The U.S. Postal Service allowed some workers to take months off of work to campaign for Hillary Clinton, according to a government watchdog.
Postal workers were released from their duties to perform campaign work through their union, the National Association of Letter Carriers (NALC), according to an Office of Special Counsel report. The OSC concluded that the agency "engaged in systemic violations" of the Hatch Act, which regulates federal employees' involvement in political campaigns.
"The Labor 2016 program sought to 'elect Hillary Clinton and pro-worker candidates across the country,'" the report said. "USPS headquarters essentially guaranteed that carriers would be released to engage in political activity, without consideration of operational needs or concerns."

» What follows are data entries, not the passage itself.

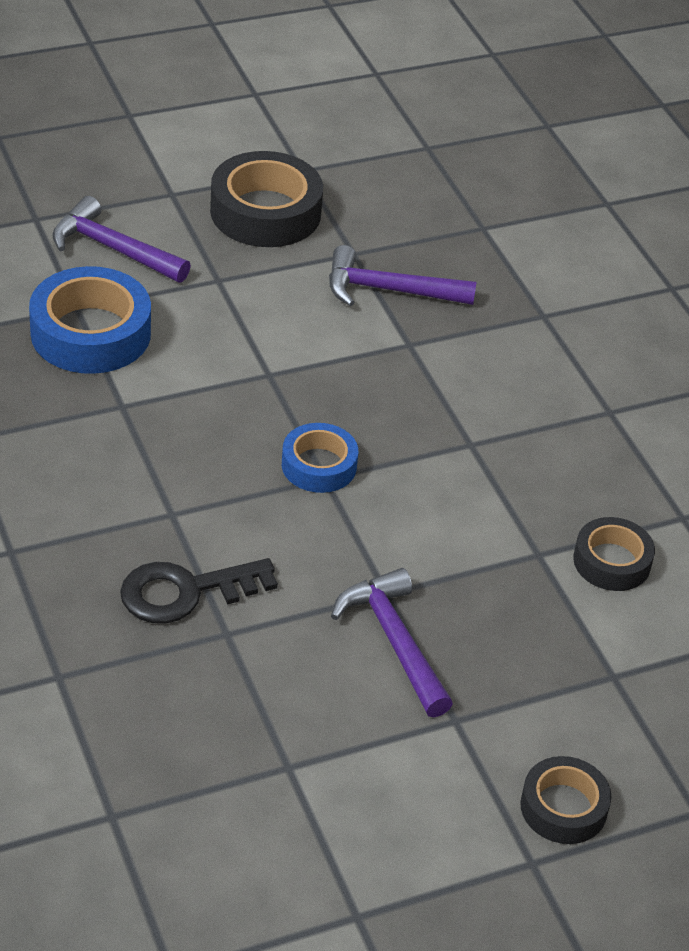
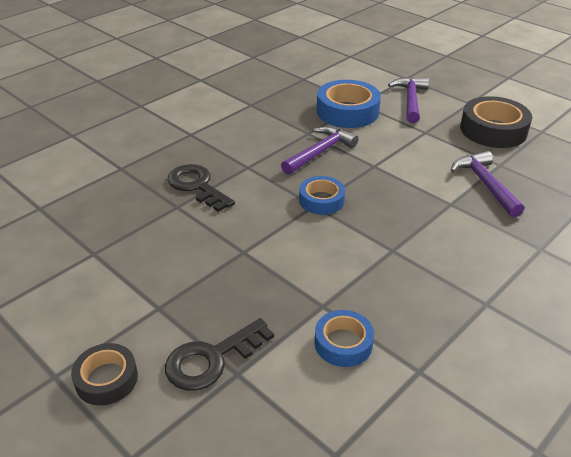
camera: 70 degrees right, 5 degrees down
(394, 642) = (206, 265): purple hammer -> purple hammer (320, 152)
(579, 692) = (212, 359): none -> black key
(612, 561) = (343, 343): black tape -> blue tape

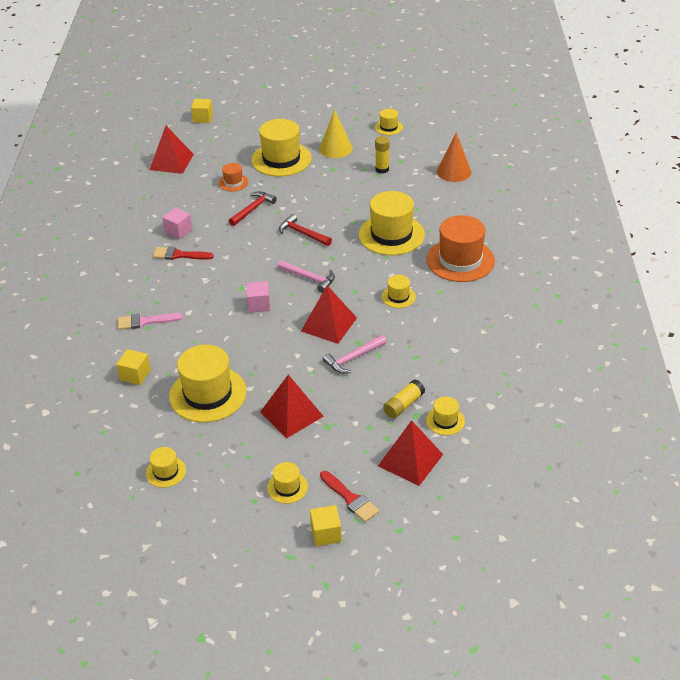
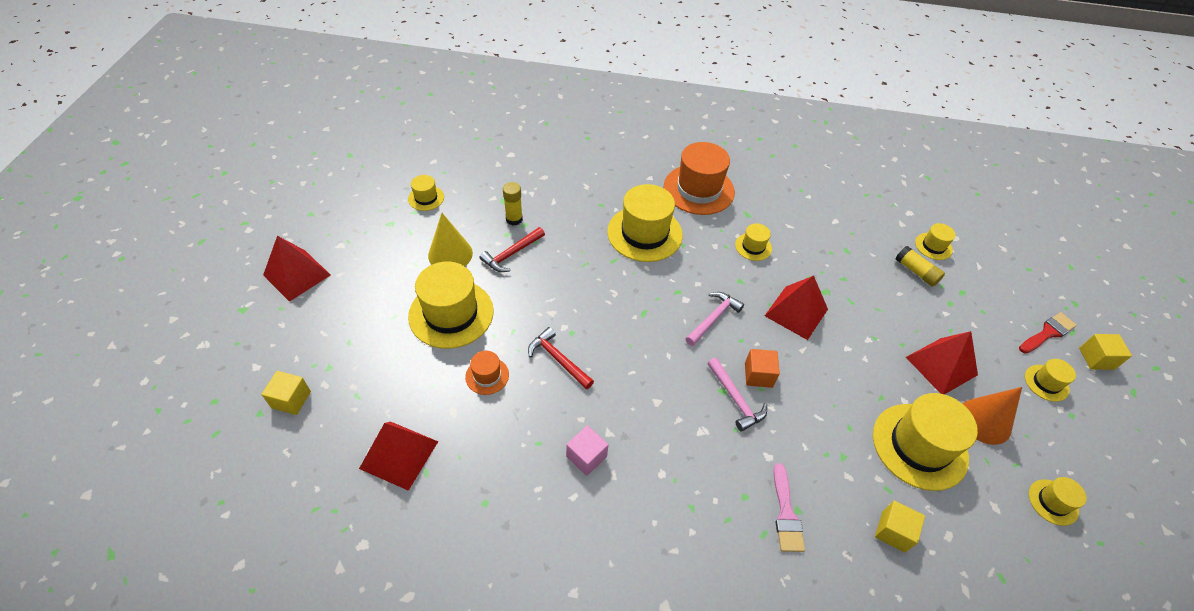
camera: 85 degrees left, 10 degrees up
(179, 255) = (643, 460): red brush -> none
(259, 305) = (758, 375): pink cube -> orange cube
(302, 233) = (624, 313): red hammer -> red hammer (511, 254)
(353, 358) = (851, 300): pink hammer -> pink hammer (735, 399)
(410, 460) = (988, 280): red pyramid -> red pyramid (297, 275)
(454, 172) = (541, 163): orange cone -> orange cone (984, 421)

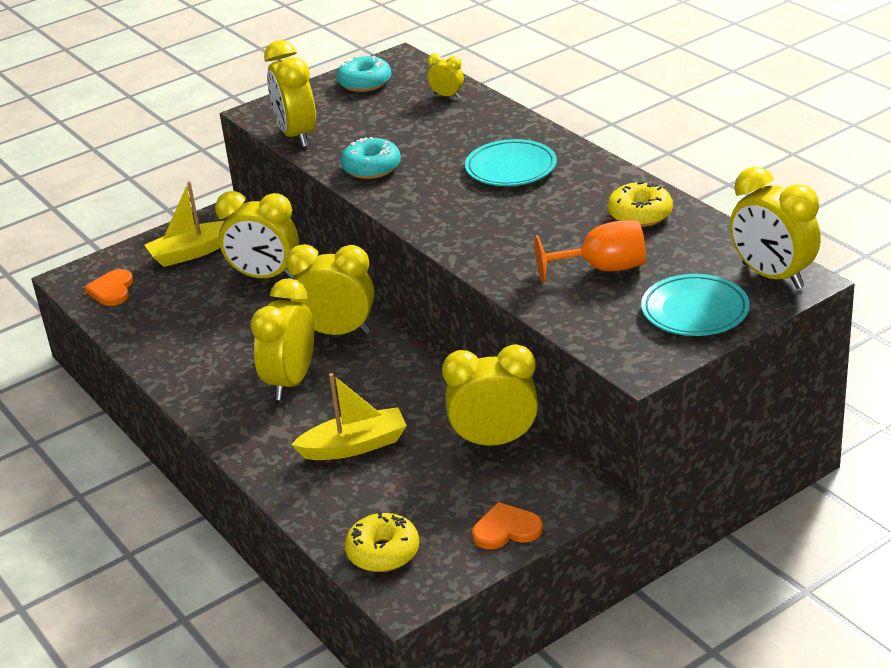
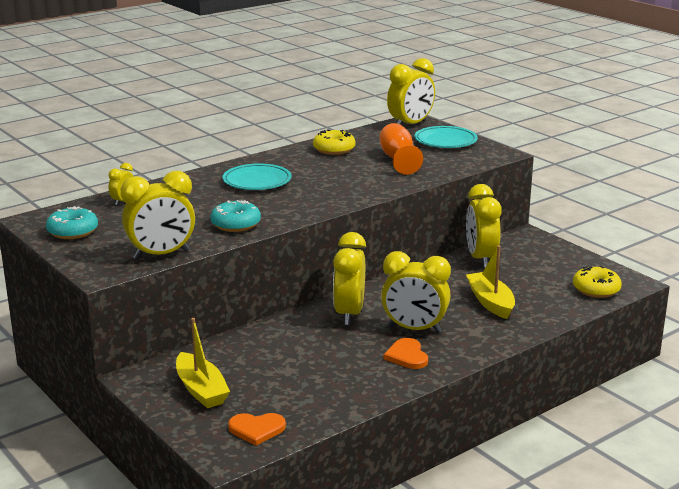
camera: 95 degrees left, 10 degrees down
(265, 276) = (257, 349): yellow clock -> none
(506, 529) = (564, 255): orange heart -> orange heart (407, 356)

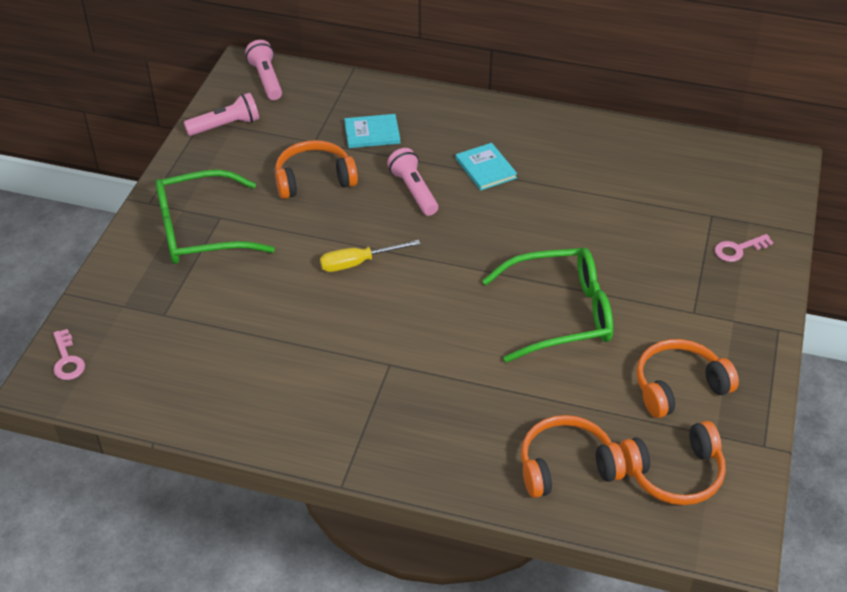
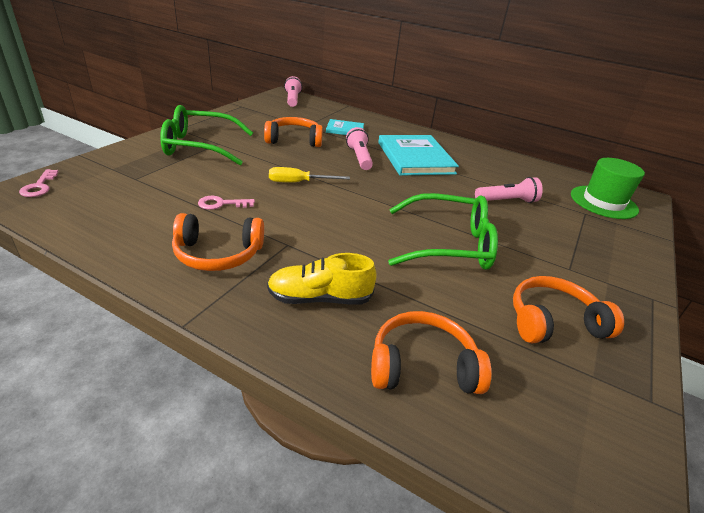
camera: 10 degrees right, 10 degrees down
(225, 126) = (254, 110): pink flashlight -> pink flashlight (507, 201)
(451, 422) = (319, 298): none -> yellow shoe
(485, 168) = (415, 158): turquoise book -> turquoise book, size x1.93
(674, 473) = (544, 404): orange headphones -> orange headphones (218, 254)
(734, 187) = (603, 202): none -> green hat
(738, 249) = (609, 237): pink key -> pink key (221, 204)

The Hatch Act allows federal workers to engage in political activities when they are off the clock and out of uniform. Union members did not receive pay from the agency during their time away from the job and the report did not find any instances of workers engaged in any wrongdoing during their time on the job, leading OSC to conclude that "disciplinary action is not warranted." The Hatch Act violations came at a system-wide level, according to the OSC report, because the USPS privileged lengthy leaves of absence for political activities over other types of leave.
"Only carriers who wanted to campaign for NALC's endorsed candidates were given the opportunity to take several weeks of leave on short notice, over the objections of local supervisors," the report said.
The union had sent a list to the USPS requesting time-off for nearly 100 postal carriers to perform volunteer activities at the NALC's expense. The OSC report laid the blame on mid-level managers, who mistook the request as a directive and overruled local officials who voiced concern that the release could hinder postal operations.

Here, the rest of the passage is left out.